Despite repairing an average of 1,400 leaks a week, Thames Water missed its leak reduction targets in 2018-19 by 72 million litres per day. In June 2018 the utility firm agreed to pay back £120 million to its customers for its failure to meet its leakage reduction targets. The amount of leak reduction, Collins says, is usually directly linked to the amount that firms put into finding and repairing the leaks. In 2019, Thames Water signed three contracts worth a total of £200 million over eight years to pay for leak detection and fixing.
But sometimes leak detection isn’t an engineering problem alone. It can also be a data challenge. “We know how much water goes into the system but don’t have a great deal of certainty about how customers are using water and when,” says Collins. Only half of all UK homes use water metres and the uptake of smart metres – which take water use readings every hour or so – is tiny compared to the energy and heating industry.
Water metres also have the added bonus of reducing overall water usage. In England and Wales, homes with a water metre use on average 13 per cent less water than unmetered homes. Knowing how people were using water would help companies like Thames Water tell the difference between a water leak and a household where someone had switched to a night shift. It also might help water companies tweak the supply of water to suit demand. When more water flows through a pipe, the pressure increases, which also increases the amount of leakage in a pipe.
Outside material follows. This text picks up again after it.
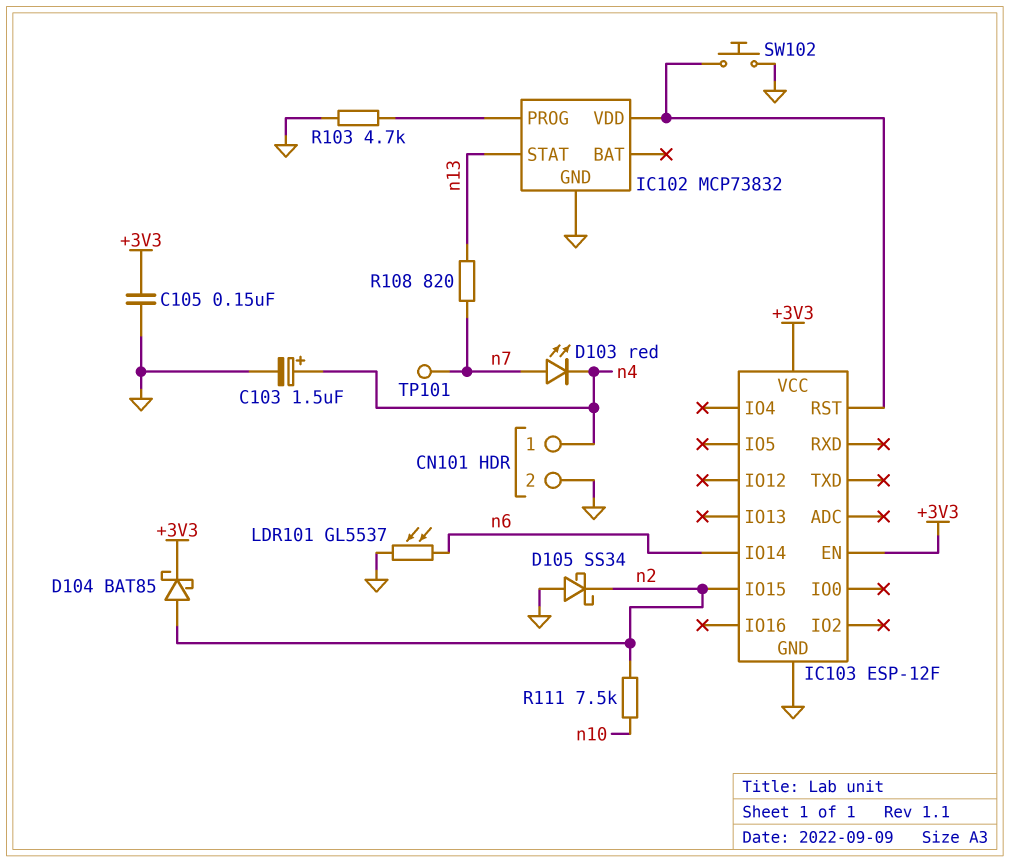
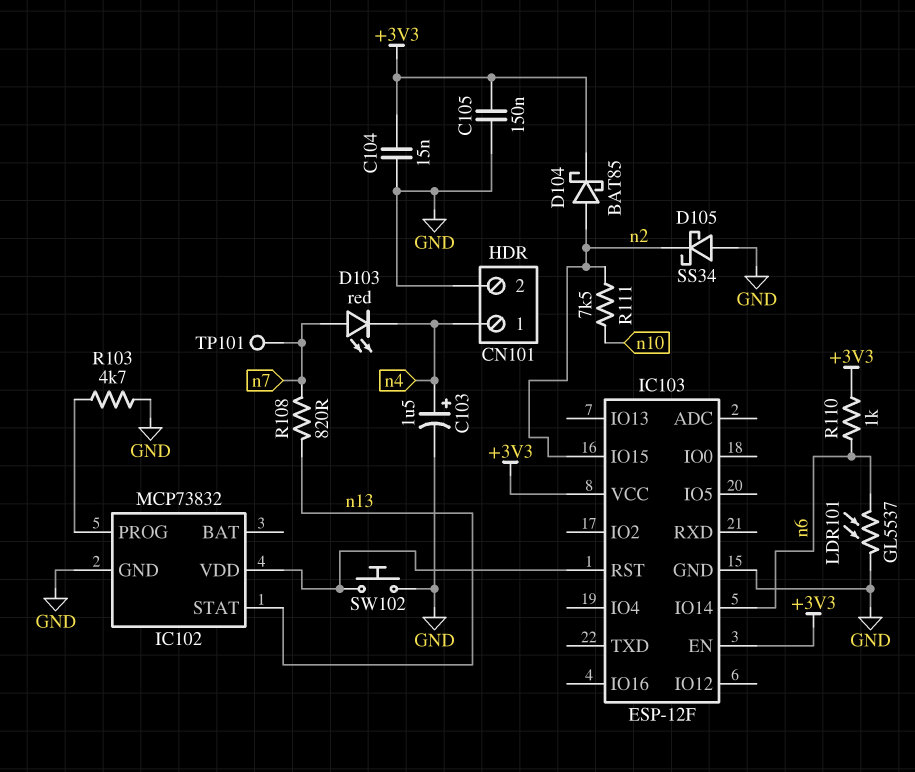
C104: none -> 15nF (+3V3, GND)
R110: none -> 1k (+3V3, n6)

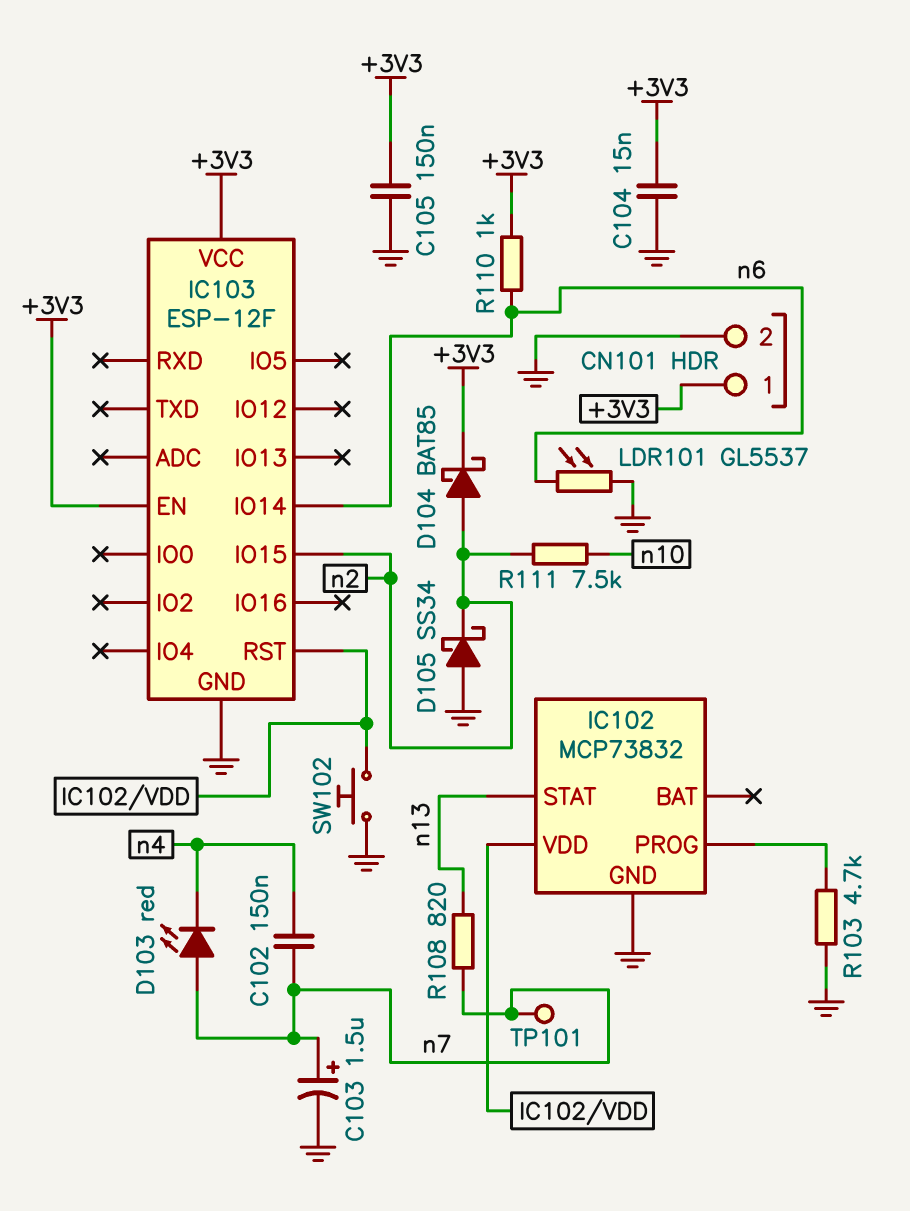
C102: none -> 150nF (n4, n7)
C103: 1.5uF (plus n4, minus GND) -> 1.5uF (plus n7, minus GND)
CN101 pin 1: n4 -> +3V3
If companies knew when water demand was lowest, they could reduce supply to match that demand and cut down on the amount of leakage.
If water scarcity does start to hit London, as the Environment Agency predicts, then one temporary solution might be to pipe water from the northeast of England, where water is more abundant.
The driest part of the UK also happens to be the most heavily populated, which piles the pressure on water supplies in the southeast. “What you really want is to get water from the northeast or northwest where there is relatively low density and you get lots of rain,” says Collins. Schemes to pump water from the north to the south of England have been previously been considered by the Environment Agency but so far plans have been rejected as being much more costly than just developing more infrastructure in the southeast. Water is heavy and pumping it over long distances would only ever be a fallback in desperate times, Collins says.
A better solution would be to reduce leakage and demand to try and conserve the water already within the system. Some utility firms are experimenting with sensor-filled pipes that detect changes in water temperature and pressure that might indicate the presence of a leak. And researchers are also experimenting with systems that could predict when pipes are about to burst.
Really tackling water scarcity might mean changing attitudes so people acknowledge that water is a scarce resource. Cities such as Las Vegas have gone through periods of water shortages and residents adapted their behaviour to fit their environment. “People used to have the expectation of having a grass lawn in the desert which is ridiculous,” Collins says. Now it’s much more common for people in Las Vegas suburbs to have gardens of scrub or desert. But in the UK, we’re still not used to thinking about water as a scarce resource. And no matter the amount of money poured into detecting and fixing leaks, that’s something that might not change until things are almost too late. “People will change if they have to,” says Collins. “I’m just not sure if they have to.”